Households in Preston are allowed to buy two visitor permits each.

Task group member Cllr Lynne Brooks said that the county council should introduce a “three strikes and you're out” rule for anybody found to be flouting the permit system.

Amongst the other recommendations was a call for better upkeep of signage and road markings used to delineate parking permit zones, after the meeting heard that they were being “deliberately defaced” in some parts of Preston in an attempt to prevent enforcement by patrols.

The task group also made a plea for the county council to carry out more evening patrols of permit areas and taxi ranks to prevent them from being abused outside of office hours.

The Lancashire Post understands that Lancashire County Council is planning after-dark enforcement on several occasions next month.

Keith Iddon, the authority’s cabinet member for highways, said: "We already carry out targeted evening enforcement based on intelligence received from the public, councillors, and businesses about problem parking.

“We would encourage people to let us know about specific issues so that we can target our limited resources as effectively and efficiently as possible by emailing [email protected]


The task group recommended that Preston City Council consider opening its own multi-storey car park in Avenham to provide “some night-time provision”. The Syke Street facility currently closes at 8pm.

Task group chair Cllr Salim Desai said that opening it up may “provide an additional revenue stream” for the authority.


Task group members called for Lancashire County Council to consider any requests from residents to extend parking permit zones in the areas where they live.

Frenchwood Street in the city centre was highlighted as one neighbourhood where locals should be consulted over whether they would like to be included in an existing zone.

“We've formed a neighbourhood watch group in the area and every other day [there’s an issue] to do with parking,” City Centre ward councillor Salim Desai said.

“It can be anything from city workers parking where they shouldn’t to people having their tyres let down.”

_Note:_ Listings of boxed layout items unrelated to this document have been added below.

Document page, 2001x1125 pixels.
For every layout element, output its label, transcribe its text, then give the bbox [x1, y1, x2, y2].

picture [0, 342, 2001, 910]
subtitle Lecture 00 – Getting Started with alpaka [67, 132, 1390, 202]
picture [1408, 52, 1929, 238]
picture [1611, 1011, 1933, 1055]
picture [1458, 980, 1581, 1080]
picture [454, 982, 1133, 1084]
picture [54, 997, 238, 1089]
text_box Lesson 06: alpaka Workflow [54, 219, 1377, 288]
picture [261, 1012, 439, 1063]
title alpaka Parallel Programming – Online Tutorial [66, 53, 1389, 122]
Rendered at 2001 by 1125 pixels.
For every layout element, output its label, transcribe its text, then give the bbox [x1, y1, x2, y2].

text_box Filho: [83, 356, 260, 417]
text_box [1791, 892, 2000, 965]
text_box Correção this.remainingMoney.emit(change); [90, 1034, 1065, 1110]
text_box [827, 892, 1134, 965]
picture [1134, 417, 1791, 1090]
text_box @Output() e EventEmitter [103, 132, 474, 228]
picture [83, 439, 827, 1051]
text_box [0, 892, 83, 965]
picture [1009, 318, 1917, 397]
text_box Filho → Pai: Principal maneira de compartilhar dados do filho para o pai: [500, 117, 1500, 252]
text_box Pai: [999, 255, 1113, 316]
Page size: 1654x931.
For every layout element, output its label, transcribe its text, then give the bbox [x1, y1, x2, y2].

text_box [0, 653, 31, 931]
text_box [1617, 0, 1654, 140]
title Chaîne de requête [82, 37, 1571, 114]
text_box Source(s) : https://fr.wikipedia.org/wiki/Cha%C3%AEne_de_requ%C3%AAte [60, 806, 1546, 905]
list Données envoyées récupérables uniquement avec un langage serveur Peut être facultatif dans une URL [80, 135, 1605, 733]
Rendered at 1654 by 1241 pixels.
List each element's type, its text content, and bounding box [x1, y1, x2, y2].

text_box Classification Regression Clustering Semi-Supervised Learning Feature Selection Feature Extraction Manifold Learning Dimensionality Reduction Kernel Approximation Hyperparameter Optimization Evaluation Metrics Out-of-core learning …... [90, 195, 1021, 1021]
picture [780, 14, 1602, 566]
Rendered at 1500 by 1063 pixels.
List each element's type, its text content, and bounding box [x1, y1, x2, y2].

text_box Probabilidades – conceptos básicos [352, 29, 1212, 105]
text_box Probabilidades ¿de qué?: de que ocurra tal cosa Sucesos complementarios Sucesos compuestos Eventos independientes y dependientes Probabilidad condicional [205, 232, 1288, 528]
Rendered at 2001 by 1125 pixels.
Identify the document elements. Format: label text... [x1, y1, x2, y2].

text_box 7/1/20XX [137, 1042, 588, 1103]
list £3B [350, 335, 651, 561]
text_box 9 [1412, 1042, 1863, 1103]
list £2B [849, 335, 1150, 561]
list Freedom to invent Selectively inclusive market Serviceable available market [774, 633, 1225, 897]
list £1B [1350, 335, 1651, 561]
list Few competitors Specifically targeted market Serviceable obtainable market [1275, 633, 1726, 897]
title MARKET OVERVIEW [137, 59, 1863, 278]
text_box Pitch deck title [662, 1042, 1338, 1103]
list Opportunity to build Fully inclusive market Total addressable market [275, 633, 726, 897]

Last month, County Hall’s cabinet member for highways, Keith Iddon, said that he was open to considering requests for new permit zones - provided councillors assisted by carrying out informal consultations. That was to avoid the county council going to the expense of launching the required formal process, only to discover that there was insufficient local support for the new restrictions.

In a statement in response to the task group recommendations, County Cllr Iddon said: "We have recently been focused on ensuring residents' parking schemes operate fairly and consistently across the county and are not currently considering new schemes or amendments to any existing schemes.

“Preparing proposals and consulting on new schemes is costly and does not always lead to them being introduced, particularly if not all residents are in agreement. However, if councillors are prepared to work with residents on a proposal and demonstrate a strong consensus, we will look at it."